In any case, it wasn't terrible, and it didn't make me as angry as Ades's Tempest, but I wasn't anywhere near as enthusiastic about it as I was about the opera I saw on Monday night, Daniel Catan's "La Hija de Rappaccini", in a glorious outdoor staging by the Gotham Chamber Opera at the Brooklyn Botanic Garden. Gotham Chamber Opera is defined by its commitment to doing small-scale, rare operas in exceptionally well-executed productions. I've never left a GCO performance unhappy, I've never left a GCO show, even one where I didn't like the opera itself as much, anything less than pleased with the quality of the production. Excellent singers, skilled and well-conducted orchestras, beautiful set design that always makes perfect use of the space, whatever the space is.

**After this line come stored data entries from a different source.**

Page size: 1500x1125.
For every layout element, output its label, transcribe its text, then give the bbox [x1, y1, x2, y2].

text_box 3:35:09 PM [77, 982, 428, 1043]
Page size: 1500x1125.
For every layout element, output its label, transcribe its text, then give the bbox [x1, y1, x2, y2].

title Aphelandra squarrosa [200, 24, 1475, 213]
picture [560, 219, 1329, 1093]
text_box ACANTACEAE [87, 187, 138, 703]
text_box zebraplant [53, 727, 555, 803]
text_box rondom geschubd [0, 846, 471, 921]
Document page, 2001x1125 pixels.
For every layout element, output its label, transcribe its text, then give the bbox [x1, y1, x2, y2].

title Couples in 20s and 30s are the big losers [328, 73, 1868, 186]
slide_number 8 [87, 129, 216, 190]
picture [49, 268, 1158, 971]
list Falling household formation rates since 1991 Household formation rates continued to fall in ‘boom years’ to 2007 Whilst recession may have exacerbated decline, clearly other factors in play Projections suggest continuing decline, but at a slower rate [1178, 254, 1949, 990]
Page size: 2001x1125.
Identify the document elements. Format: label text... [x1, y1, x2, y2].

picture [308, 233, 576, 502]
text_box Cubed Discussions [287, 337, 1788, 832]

And "Hija de Rappaccini", a late 20th century spanish language opera inspired by a Hawthorne short story, was perfect for the setting in the park. Especially in the final scenes, the garden on the stage and the Garden writ large blurred together sensually under the catalyzing effect of the luscious music.
It's the story of a scientist who believes that he can use poisonous plants to create an elixir of life. Raised in his garden, his daughter Beatriz habituates to the poisons she lives among, but herself becomes poisonous to others, so she is trapped in the garden and trapped in the world her father has created for her. Until everything changes...
A young medical student takes an apartment overlooking the garden and spying her in her element, secluded and mysterious and lovely, he instantly falls in love. Catan beautifully represents this falling in love process in the dream sequence he concludes Act I with, a swirling mix of femininity and fantasy punctuated brilliantly by the student Giovanni's utter conviction that it is Beatriz's dream that he is living in, not his own. I've complained plenty of times that opera, for all the time it spends on every aria, often doesn't invest enough time in convincing us that an emotional bond has formed, but this dream sequence economically achieved that goal, whilst serving as a marvelous counterpoint to the cold, emotionless association Rappaccini makes between science and 'truth' in an earlier duet with his daughter.
Throughout the opera, the medical student sings longingly of his home in faraway Naples and I was struggling to fit it into the opera's Edenic schematic. Was there some version of the Eden story where there was a place before Eden, I wondered, until I realized that I was subconsciously trying to make Giovanni the Adam figure, allied with his poisonous Eve. This was completely wrong. Giovanni was the snake, trying to lure Beatriz away from her garden of rationality and science with his destructive romanticism and his promises of a better life in Naples! This is a Faust story where Faust the Mad Scientist is the Hero, where science is right and skepticism is trying to tear it down!!!! It's also an Eden story where it's the man who tempts the woman into evil instead of vice versa. Holy shit how rare are those things?
The score, a reduced version of the original opera, was for two pianos, a harp, and a percussionist. That instrumentation gave a lot of room for moody, dark, very modern chromatics (the program compared it to Strauss and especially Debussy) to live alongside a sort of South American neoclassicism (reminded me of Villa-Lobos's Bachianas). It was lovely, sensual and moving. I can't remember the last time I cared so much about the death of an operatic heroine.